*EXTRACT PROVIDED*.
--------------------------------------------------

Here are some experiments done based on weekly lectures using OpenCV

Week 1

Sampling, Quantization and Mean Squared Error

Week 2

Point Operations and Histogram Equalization

Week 3

Spatial Filters and Sharpening

Week 4

Bilateral and Morphological Filters

Week 5

Canny Edge Detection and Noise Removal

Week 6

Inverse, Pseudo-Inverse and Wiener Filters

Week 7

Compression

Week 8

Discrete Cosine Transforms

Week 9

Harris Corner Detection and Adaptive Thresholding

Week 10

Block Matching

WEEK 1

To view the implementation,  Click here

Sampling

Sampling is the process by which the values of the image at all the points on the rectangular grid of the image plane are obtained. They can be done at various frequencies/resolutions. However when the sampling rate (resolution) is below the nyquist rate, the information can be lost. Below you can see the picture of mickey mouse at various resolutions ( 640 X 480, 320 X 240, 32 X 24 ). It can be observed that at the resolution of 32 X 24 the figure of mickey mouse is not clear and hence the information has been lost due to aliasing.

Results

640 X 480

320 X 240

32 X 24

Code 

#include < stdio.h >
#include < opencv2/opencv.hpp >


using namespace cv;

int main(int argc, char** argv )
{
    Mat image;
    image = imread( "../images/mickey.jpg", 1 );

    cv::Mat resized_image1 = cv::Mat(240, 320, CV_8UC3, cv::Scalar(0, 0, 0)) ;
    cv::Mat resized_image2 = cv::Mat(24, 32, CV_8UC3, cv::Scalar(0, 0, 0)) ;

    int rows = 600;
    int cols = 800;

    resize(image,resized_image1,resized_image1.size(),0,0);
    resize(image,resized_image2,resized_image2.size(),0,0);


    if ( !image.data )
    {
        printf("No image data \n");
        return -1;
    }

    namedWindow("Original Image", WINDOW_NORMAL);
    resizeWindow("Original Image",rows,cols);
    imwrite( "../results/sampling/original_image.jpg", image );
    imshow("Original Image", image);


    namedWindow("320X240 Image", WINDOW_NORMAL );
    resizeWindow("320X240 Image",rows,cols);
    imwrite( "../results/sampling/320_x_240_image.jpg", resized_image1);
    imshow("320X240 Image", resized_image1);

    namedWindow("32X24 Image", WINDOW_NORMAL );
    resizeWindow("32X24 Image",rows,cols);
    imwrite( "../results/sampling/32_x_24_image.jpg", resized_image2 );
    imshow("32X24 Image", resized_image2);

    waitKey(0);

    return 0;
}





Quantization and Mean Squared Error

Quantization is the process by which the sampled values of the image are approximated based on the desired number of distinct values. As the desired number of distinct values decreases, the quality of the image also decreases. The quality of the images can be determined using the Average Mean Squared Error, which is the average of squared difference of pixel luminance between the original image and the image with reduced number of distinct values. Below you can see the picture of avengers at various quantizations per channel ( 8-bit, 4-bit, 2-bit, 1-bit ). It can be observed that the mean squared error increases as the image is more approximated, resulting in loss of quality.

--------------------------------------------------

*GIVEN PROBLEM A*. From the OpenCV experiments page, output everything from "Sampling is the" down to "due to aliasing.", copied character for character.

Dataset records

--------------------------------------------------

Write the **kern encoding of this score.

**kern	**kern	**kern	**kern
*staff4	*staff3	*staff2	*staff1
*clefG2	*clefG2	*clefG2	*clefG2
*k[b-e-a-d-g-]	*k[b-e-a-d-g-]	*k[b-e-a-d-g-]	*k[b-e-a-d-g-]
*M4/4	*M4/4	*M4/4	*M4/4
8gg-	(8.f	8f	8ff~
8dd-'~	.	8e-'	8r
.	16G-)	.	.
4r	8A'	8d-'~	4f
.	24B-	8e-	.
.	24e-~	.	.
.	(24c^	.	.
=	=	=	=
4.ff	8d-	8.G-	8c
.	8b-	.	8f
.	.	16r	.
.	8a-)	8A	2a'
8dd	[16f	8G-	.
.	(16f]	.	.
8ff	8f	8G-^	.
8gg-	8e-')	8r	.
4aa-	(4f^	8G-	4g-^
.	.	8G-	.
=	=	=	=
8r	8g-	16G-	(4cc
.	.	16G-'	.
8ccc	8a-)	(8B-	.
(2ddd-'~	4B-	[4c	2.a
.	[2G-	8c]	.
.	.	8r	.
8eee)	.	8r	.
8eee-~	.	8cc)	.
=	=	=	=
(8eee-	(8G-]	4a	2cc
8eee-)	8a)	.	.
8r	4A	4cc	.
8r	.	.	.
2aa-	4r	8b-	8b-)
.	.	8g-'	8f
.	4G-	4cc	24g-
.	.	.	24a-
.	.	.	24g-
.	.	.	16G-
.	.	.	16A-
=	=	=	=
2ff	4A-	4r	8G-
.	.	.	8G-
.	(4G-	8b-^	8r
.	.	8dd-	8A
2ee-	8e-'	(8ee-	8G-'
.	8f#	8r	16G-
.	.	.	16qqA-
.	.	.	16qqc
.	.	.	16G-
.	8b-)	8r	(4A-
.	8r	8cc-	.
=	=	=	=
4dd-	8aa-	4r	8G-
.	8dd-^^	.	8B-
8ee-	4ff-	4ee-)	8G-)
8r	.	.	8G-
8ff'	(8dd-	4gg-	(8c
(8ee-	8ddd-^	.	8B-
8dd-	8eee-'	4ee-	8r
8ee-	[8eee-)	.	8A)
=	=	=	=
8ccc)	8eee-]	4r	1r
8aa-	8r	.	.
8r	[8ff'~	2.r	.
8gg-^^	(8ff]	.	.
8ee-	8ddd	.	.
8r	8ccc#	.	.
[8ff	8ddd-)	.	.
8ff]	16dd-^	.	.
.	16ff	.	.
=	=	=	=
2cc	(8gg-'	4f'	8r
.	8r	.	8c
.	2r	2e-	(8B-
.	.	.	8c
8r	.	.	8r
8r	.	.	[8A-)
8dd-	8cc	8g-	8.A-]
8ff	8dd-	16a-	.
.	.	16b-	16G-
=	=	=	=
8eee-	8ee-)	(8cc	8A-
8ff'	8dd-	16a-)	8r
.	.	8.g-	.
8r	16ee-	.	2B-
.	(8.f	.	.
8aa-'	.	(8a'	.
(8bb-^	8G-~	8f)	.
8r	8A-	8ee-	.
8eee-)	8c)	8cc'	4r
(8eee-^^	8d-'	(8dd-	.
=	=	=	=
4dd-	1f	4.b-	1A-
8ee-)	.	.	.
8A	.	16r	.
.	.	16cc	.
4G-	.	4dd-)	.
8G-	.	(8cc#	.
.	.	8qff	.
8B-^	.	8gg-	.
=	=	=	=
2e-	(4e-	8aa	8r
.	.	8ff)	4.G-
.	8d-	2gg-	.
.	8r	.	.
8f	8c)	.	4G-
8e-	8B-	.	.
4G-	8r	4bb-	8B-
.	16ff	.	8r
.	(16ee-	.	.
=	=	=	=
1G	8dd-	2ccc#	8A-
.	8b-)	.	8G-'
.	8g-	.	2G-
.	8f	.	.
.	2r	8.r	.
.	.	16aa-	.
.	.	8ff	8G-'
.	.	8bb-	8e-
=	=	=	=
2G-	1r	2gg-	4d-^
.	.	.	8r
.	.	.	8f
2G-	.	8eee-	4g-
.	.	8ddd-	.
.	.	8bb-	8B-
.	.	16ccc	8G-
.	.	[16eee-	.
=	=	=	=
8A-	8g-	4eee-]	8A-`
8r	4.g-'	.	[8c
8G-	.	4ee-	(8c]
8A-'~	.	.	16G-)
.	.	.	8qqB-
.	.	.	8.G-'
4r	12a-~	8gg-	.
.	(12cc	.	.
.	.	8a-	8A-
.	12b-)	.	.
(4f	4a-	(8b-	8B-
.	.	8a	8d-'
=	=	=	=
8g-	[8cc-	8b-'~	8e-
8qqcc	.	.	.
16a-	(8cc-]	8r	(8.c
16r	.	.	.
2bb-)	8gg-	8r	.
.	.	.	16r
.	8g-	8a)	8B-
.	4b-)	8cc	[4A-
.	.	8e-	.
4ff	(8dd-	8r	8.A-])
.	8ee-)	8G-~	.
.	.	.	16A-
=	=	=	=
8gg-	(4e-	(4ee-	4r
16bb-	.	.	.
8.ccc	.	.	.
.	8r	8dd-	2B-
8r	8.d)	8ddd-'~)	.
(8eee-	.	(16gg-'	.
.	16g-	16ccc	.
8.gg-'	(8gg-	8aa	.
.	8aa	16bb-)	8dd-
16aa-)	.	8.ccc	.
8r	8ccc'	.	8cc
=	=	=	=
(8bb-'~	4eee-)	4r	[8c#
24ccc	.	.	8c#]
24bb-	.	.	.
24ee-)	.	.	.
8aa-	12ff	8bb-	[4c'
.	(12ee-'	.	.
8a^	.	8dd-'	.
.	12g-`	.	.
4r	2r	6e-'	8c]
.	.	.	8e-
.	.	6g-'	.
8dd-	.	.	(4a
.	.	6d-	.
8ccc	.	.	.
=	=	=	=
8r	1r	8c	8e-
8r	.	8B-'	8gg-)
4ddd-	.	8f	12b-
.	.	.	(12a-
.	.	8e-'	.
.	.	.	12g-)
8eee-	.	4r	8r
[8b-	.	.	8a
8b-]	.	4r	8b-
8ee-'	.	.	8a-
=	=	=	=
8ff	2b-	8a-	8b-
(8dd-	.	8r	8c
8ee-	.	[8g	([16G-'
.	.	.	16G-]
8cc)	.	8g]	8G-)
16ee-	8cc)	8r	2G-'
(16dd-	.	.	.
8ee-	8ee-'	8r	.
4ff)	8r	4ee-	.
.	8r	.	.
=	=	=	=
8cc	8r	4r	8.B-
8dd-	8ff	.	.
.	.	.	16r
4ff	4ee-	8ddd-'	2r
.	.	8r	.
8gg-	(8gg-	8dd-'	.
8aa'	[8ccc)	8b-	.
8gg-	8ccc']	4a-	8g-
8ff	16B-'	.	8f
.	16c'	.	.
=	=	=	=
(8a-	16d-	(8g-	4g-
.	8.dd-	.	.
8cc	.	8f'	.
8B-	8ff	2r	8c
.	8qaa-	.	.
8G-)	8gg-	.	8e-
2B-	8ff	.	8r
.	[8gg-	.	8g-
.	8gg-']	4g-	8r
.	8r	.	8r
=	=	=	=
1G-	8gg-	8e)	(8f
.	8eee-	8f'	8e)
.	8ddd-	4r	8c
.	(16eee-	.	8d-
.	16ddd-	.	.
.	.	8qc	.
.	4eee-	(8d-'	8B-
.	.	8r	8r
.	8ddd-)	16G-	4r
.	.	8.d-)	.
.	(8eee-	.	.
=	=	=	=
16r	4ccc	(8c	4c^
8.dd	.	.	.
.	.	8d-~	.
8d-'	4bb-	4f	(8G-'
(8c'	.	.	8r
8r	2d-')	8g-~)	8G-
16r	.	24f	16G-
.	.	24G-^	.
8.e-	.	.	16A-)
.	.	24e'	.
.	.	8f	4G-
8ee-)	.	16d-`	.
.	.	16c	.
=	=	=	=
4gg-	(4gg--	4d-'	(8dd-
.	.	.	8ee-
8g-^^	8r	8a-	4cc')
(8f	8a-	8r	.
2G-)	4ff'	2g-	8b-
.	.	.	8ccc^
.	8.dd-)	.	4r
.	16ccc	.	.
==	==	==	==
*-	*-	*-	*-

--------------------------------------------------

*GIVEN PROBLEM B*. Find every line in the records that contains the string "kern", matching case exactly.

*WRITTEN RESPONSE A*.
Sampling is the process by which the values of the image at all the points on the rectangular grid of the image plane are obtained. They can be done at various frequencies/resolutions. However when the sampling rate (resolution) is below the nyquist rate, the information can be lost. Below you can see the picture of mickey mouse at various resolutions ( 640 X 480, 320 X 240, 32 X 24 ). It can be observed that at the resolution of 32 X 24 the figure of mickey mouse is not clear and hence the information has been lost due to aliasing.

*WRITTEN RESPONSE B*.
Write the **kern encoding of this score.
**kern	**kern	**kern	**kern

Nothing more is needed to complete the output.